NICOLA Sturgeon should be “embarrassed, ashamed or both” about the state of Scottish education after a decade of SNP government, Ruth Davidson claimed yesterday.

The Scottish Tory leader attacked the First Minister after the latest Scottish Survey of Literacy and Numeracy (SSLN) found only half of 13 and 14-year olds were able to write well.

Ms Sturgeon said the findings made her “utterly determined” to press ahead with her educational reforms, and predicted the parties attacking her today would cynically attack her solutions tomorrow.

With four weeks to polling in the general election, and the opposition keen to put the SNP’s record under scrutiny, Scottish Labour leader Kezia Dugdale also accused Ms Sturgeon of failing the NHS by underpaying nurses and not recruiting enough consultants.

The First Minister said she would take no lessons from Labour on the NHS given the many problems she had been obliged to correct after becoming Health Secretary in 2007.

At First Minister’s Questions, Ms Davidson said: “Today in Scotland in an S2 class of 30 pupils, on average, five can't write properly. That's double the number just four years ago. When the First Minister sees statistics like these does she feel embarrassed, ashamed or both?"

She added: "We like to pride ourselves in Scotland that our education system was the best in the world and after 10 years of this SNP government, we can do so no longer."

Ms Sturgeon said she would not “diminish the significance of the SSLN, which also showed the writing performance of P4 and P7 pupils in decline, however more than 80 per cent of S3 pupils met the required standard.

She said: "What I feel is utterly determined, determined to carry on with the changes we're making in Scottish education so that we continue to see the improvements in attainment and progress in closing the attainment gap."

Ms Davidson also cited evidence from trainee teachers to Holyrood’s education committee this week, which suggested many teachers lacked the skill to teach 11-year-olds numeracy.

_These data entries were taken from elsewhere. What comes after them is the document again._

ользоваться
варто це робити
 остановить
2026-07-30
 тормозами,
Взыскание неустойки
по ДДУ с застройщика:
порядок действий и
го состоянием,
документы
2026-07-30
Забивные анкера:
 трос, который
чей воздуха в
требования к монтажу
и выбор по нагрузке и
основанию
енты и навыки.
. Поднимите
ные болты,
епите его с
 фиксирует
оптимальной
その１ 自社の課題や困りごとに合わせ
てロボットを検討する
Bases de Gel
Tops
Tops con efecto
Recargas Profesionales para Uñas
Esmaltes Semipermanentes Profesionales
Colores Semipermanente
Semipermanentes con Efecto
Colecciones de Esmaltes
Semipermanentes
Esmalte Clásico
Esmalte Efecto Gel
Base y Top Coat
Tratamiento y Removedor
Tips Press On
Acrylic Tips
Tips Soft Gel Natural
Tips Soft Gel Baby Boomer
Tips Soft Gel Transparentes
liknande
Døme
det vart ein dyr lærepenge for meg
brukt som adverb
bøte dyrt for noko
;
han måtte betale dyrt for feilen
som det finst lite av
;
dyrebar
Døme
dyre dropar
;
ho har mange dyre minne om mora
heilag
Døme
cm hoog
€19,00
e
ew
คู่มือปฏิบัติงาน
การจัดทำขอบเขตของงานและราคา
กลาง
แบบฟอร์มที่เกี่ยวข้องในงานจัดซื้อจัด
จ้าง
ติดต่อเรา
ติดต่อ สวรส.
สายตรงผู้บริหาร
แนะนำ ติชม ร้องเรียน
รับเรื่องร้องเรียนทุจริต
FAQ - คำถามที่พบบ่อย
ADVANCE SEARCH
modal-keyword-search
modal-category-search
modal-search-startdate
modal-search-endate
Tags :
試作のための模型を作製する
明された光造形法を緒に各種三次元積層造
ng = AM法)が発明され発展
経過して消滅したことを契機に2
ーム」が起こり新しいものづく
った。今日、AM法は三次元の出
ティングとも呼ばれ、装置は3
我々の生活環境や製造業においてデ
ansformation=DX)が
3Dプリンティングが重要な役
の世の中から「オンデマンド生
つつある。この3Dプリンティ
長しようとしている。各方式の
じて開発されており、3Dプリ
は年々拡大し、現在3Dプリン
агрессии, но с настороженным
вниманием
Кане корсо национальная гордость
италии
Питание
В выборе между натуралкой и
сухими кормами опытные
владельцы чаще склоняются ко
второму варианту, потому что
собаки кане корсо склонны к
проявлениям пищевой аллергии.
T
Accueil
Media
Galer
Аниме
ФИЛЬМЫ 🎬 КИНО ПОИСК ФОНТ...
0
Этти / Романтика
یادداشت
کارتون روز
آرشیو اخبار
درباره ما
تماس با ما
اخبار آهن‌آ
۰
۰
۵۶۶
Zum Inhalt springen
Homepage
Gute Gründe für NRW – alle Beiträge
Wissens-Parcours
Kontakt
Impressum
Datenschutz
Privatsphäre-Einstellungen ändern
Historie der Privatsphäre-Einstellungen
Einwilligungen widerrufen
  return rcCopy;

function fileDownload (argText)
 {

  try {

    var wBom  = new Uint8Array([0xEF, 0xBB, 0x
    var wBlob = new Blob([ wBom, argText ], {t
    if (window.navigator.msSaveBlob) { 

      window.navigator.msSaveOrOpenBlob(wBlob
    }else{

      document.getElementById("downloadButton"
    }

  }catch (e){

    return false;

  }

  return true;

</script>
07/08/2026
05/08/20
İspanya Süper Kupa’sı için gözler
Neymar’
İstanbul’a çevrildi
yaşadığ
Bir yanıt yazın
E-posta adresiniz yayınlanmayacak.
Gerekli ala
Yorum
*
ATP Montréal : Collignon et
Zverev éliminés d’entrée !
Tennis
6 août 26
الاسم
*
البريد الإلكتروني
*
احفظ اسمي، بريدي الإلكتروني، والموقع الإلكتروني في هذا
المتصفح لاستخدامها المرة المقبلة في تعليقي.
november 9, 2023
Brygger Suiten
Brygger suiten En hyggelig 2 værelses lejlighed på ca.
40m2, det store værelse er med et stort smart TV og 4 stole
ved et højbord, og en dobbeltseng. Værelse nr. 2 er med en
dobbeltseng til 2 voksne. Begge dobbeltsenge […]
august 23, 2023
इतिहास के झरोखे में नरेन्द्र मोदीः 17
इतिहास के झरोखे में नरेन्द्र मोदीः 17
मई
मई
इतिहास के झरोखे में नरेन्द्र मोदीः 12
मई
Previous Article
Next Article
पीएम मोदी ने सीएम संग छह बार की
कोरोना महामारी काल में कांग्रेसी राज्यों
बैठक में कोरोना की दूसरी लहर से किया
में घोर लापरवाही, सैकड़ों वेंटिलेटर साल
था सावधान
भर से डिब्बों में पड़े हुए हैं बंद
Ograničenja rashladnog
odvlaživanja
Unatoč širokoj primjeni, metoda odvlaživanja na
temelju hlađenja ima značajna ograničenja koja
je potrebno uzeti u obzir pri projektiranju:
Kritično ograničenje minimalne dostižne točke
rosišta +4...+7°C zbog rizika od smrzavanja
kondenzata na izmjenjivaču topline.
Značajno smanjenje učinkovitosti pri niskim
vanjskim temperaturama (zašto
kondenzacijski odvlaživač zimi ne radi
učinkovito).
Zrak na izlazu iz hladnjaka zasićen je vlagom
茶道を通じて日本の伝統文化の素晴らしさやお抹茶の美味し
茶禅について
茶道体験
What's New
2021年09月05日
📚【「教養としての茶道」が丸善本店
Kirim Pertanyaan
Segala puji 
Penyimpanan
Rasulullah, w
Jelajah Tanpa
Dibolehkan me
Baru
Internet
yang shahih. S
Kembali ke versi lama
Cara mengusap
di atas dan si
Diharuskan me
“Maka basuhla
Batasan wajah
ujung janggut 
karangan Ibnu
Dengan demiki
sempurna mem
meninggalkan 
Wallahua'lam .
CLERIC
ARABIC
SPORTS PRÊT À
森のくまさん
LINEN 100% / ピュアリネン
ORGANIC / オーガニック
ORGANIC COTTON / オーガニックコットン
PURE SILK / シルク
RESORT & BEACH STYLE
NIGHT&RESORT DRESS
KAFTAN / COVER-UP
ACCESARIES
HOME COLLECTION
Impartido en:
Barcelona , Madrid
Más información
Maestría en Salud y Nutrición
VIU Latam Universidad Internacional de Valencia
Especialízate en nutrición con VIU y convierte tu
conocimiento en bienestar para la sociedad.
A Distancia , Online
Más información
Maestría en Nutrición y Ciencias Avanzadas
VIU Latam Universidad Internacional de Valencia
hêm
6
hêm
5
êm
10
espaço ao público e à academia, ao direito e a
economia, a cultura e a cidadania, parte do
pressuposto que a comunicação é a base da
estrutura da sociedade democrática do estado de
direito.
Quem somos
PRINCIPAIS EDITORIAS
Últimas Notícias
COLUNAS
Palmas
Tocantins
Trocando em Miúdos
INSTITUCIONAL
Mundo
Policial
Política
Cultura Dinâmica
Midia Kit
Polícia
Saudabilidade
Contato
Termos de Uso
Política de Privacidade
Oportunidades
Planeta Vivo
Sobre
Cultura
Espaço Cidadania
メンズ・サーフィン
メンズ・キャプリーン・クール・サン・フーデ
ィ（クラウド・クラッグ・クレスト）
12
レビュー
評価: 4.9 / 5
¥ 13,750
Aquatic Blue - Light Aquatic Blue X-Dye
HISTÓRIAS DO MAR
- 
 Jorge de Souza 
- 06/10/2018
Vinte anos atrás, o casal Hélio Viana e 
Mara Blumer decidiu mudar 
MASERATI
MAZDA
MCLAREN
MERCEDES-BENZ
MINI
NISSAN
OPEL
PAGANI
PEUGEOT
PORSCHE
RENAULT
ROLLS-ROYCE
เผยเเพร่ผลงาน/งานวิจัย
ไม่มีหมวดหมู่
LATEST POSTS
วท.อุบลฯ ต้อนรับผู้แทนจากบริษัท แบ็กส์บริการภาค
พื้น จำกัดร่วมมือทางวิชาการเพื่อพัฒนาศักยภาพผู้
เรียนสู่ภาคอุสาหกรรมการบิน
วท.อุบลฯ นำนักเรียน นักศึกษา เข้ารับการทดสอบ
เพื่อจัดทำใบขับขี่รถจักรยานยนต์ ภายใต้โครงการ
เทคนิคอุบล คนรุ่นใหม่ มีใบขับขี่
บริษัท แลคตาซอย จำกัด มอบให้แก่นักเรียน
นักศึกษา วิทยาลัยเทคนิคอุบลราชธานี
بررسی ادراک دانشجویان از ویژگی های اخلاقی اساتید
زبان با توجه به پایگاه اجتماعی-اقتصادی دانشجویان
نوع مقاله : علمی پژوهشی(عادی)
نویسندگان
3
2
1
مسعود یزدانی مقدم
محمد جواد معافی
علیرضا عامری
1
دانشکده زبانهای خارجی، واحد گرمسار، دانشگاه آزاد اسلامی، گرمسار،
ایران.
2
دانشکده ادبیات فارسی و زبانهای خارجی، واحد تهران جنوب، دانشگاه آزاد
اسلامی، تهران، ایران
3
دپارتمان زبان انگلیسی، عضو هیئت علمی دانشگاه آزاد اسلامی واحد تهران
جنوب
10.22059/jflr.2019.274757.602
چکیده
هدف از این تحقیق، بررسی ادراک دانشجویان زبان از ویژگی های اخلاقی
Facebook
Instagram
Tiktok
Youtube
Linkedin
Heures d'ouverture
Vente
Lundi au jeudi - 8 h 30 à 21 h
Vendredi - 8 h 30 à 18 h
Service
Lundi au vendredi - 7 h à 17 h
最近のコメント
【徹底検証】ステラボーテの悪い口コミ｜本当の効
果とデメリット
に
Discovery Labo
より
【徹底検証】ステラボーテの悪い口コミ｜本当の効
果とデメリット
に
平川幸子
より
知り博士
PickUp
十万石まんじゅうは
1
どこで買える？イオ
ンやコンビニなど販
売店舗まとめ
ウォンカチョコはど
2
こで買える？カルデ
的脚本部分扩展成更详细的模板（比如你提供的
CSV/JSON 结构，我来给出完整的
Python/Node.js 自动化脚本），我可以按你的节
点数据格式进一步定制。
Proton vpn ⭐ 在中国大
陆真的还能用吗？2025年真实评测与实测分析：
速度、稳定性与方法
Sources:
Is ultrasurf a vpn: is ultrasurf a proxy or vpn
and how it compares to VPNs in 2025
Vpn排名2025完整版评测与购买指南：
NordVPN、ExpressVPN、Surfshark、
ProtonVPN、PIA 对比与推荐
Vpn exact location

She said: "Bright young trainees are starting their careers in Scotland without the tools they need to do their job and that's not me saying it, that's what they told this parliament."

She criticised the SNP government for spending more time debating the constitution in the past year than it had debating education, health, transport and justice combined.

Ms Sturgeon insisted: “We've got good performance across education in Scotland but there are areas where we have recognised that we need to do better and this government is getting on with the job of taking the action that will deliver these improvements.

“When Ruth Davidson talks about the time spent in this chamber debating the constitution, what she's trying to distract attention from is that that has been time debating the implications of Brexit, the Brexit disaster that the Tory party is leading this country into."

Ms Dugdale said vacant NHS consultant posts had risen six-fold since 2011, from 30 to 180, yet the government had just advertised for to £400m of private locum work.

That reflected a decade of “mismanagement”, she said.

Criticising the SNP for not raising nurses’ pay, she said: “The brutal truth is that our hospitals have to turn to the private sector because they don't have enough doctors in the first place.

"That's the reality of the complete and utter mess she has made of our NHS. Why can the SNP find £400m for private health companies but it can't find money to pay our NHS nurses?”

The First Minister said her government treated NHS workers “as fairly as possible” given the funding settlement from Westminster, and more generously than in Labour-run Wales.

She also said there had been a ban on compulsory redundancies in the public sector.

“I don't think it is fair for Kezia Dugdale simply to dismiss the fact that we have done more than any other government in the UK to try to help public-sector workers in this difficult time."

She added: “I'll take no lessons on private-sector involvement in our NHS from the Labour Party, who signed PFI contracts in our NHS which continue to drain the budgets.

"The reality is reliance on the private sector has reduced under this government."